Als Beispiel für eine krisengetriebene Auseinandersetzung kann der Gesellschafterstreit beim Kärntner Flughafen in Klagenfurt gelten. Aufgrund des Einbruchs der Passagierzahlen in den vergangenen Jahren zogen die Stadt und die Kärntner Beteiligungsverwaltung im Sommer eine Option, die ihnen die Anteile der Minderheitsgesellschafterin Lilihill sichern könnte. Allerdings wehrt sich diese vor dem Handelsgericht Wien gegen dieses Vorgehen (Gz. 40 Cg 59/23m). Vertreter in dem Verfahren sind die Wiener Kanzleien Frotz Riedl und Binder Grösswang sowie die Kärntner Einheiten Wiedenbauer Mutz Winkler & Partner und Tschurtschenthaler.

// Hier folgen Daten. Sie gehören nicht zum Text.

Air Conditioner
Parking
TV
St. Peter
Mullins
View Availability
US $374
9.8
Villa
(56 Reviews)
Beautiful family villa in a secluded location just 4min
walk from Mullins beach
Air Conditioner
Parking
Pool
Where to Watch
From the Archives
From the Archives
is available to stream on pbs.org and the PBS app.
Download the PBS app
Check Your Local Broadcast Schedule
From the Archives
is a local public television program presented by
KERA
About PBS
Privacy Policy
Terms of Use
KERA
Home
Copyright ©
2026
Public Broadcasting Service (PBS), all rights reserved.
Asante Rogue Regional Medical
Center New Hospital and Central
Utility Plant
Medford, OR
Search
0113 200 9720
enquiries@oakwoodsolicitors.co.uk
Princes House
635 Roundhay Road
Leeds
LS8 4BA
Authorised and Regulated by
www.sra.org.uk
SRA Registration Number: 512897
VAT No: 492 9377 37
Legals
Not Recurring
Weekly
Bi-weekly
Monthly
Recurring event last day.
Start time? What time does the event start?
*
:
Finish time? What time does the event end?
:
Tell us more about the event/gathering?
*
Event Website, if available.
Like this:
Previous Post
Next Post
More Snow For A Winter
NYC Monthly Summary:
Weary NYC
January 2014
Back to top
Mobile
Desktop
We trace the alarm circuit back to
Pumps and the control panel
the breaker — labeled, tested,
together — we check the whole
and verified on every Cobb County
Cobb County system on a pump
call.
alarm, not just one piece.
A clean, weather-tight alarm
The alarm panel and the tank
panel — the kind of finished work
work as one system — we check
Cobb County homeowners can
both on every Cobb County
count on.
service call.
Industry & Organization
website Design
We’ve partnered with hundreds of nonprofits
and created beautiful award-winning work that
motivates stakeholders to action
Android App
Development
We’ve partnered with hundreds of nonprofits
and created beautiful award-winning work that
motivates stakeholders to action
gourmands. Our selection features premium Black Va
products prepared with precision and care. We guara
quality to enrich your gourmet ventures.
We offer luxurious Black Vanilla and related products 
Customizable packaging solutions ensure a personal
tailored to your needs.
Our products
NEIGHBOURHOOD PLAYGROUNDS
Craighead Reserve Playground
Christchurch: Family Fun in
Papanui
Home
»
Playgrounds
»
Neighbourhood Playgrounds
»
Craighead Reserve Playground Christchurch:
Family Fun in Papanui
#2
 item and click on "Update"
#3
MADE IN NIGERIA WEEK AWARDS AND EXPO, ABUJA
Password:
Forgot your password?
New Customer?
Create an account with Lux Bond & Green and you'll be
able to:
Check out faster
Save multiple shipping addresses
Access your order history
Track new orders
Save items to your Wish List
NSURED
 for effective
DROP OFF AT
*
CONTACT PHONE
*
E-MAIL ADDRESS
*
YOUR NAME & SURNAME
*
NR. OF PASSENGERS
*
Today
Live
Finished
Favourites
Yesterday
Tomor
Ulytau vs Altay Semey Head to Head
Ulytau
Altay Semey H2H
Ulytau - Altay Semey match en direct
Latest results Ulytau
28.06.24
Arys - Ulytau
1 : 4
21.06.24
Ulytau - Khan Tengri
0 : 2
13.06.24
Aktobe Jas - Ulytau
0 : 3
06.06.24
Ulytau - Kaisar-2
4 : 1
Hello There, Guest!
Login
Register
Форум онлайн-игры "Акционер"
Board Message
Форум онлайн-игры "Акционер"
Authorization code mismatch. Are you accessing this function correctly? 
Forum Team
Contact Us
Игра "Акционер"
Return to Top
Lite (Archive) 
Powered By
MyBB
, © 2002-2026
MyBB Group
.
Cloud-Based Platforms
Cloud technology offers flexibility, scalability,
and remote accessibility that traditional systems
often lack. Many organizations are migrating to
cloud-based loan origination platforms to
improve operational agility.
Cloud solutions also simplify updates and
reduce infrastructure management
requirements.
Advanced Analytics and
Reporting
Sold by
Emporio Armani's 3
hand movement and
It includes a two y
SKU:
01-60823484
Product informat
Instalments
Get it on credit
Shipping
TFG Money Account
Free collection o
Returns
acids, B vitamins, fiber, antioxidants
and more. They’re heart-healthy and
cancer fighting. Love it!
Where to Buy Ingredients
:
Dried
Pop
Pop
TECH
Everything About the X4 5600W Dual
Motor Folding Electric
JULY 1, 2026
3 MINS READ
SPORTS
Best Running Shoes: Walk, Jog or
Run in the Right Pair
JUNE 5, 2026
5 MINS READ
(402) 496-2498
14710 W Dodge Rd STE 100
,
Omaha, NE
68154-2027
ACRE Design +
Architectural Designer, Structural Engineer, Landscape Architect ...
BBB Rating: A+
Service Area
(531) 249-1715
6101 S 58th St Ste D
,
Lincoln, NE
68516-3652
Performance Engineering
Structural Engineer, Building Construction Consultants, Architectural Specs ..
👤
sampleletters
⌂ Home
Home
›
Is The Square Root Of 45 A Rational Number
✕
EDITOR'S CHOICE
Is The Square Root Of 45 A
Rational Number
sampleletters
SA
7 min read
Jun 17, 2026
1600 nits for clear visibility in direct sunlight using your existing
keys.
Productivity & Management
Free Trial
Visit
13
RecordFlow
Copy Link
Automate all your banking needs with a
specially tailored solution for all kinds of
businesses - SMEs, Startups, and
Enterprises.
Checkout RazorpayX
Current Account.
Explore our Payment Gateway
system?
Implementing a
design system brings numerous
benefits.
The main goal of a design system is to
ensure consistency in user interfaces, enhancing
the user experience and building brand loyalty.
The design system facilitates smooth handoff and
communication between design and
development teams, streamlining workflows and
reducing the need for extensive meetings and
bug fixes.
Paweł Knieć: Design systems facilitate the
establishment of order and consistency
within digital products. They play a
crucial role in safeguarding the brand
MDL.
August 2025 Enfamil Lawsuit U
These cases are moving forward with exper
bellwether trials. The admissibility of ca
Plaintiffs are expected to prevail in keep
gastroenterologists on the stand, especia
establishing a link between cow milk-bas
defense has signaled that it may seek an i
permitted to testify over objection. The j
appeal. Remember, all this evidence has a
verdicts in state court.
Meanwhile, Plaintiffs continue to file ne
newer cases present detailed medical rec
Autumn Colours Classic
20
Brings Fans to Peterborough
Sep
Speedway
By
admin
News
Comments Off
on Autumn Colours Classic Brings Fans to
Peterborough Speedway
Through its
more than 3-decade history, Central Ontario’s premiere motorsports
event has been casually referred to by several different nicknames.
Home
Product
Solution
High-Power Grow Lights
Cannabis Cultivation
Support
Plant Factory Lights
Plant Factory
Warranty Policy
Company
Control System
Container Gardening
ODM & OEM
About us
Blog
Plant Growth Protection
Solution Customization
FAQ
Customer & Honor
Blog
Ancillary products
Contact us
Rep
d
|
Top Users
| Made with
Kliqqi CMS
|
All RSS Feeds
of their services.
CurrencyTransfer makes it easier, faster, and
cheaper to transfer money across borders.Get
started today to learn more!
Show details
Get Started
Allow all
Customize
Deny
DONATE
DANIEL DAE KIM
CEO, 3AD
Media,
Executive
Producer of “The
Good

Daneben gibt es jede Menge Dauerbrenner, die eine ganze Reihe von Kanzleien seit Jahren beschäftigen, allen voran das Baukartell und der Dieselskandal. Ebenfalls auf vierstellige Zahlen kommen die Verfahren, in denen sich internationale Wett- und Glücksspielanbieter gegen Forderungen von Spielern wehren. Als Vertreter der Unternehmen treten unter anderem DSC Doralt Seist Csoklich, DLA Piper Weiss-Tessbach und Brandl Talos auf; letztere hat seit Jahren einen starken Schwerpunkt im Glücksspielrecht und baute nun in der Prozessführung erheblich an personeller Schlagkraft auf.
Schiedsrecht
Im Schiedsrecht fallen zwei Entwicklungen auf: Investitionsschutzverfahren sind vor allem für Teams wie Baker McKenzie und Schönherr prägend, die in Ost- und Südosteuropa stark vernetzt sind und für die EU-Außengrenzen überschreitende Auseinandersetzungen gut gerüstet sind. Für den Wiener Schiedsstandort wichtig ist außerdem, dass der VIAC deutlich mehr Präsenz nach außen zeigt und – noch wichtiger – bei Schiedsrechtlern in der Verfahrensführung als effizient und schnell gilt. Die Fallzahlen in den ersten zehn Monaten dieses Jahres zeigen bei der Schiedsinstitution jedenfalls deutlich nach oben.
Neue Player am Markt
Aufseiten der Kanzleien stechen vor allem drei Neugründungen hervor: die Schiedsboutique Peters Ortner Partners, die auf versicherungsrechtliche Streitigkeiten spezialisierte Kanzlei Strasser Haindl Meyer, die sich Anfang 2022 aus der renommierten Einheit Vavrovsky Heine Marth herauslöste und bestens entwickelte. Neu ist auch die breit aufgestellte Kanzlei Fieldfisher, die im Sommer einen Standort in Wien startete und dort unter anderem die Schiedstätigkeit vorantreiben will. Auch die Grazer Kanzlei Scherbaum Seebacher tritt stärker als Streitkanzlei in Erscheinung, insbesondere für Unternehmen aus der Versicherungsbranche.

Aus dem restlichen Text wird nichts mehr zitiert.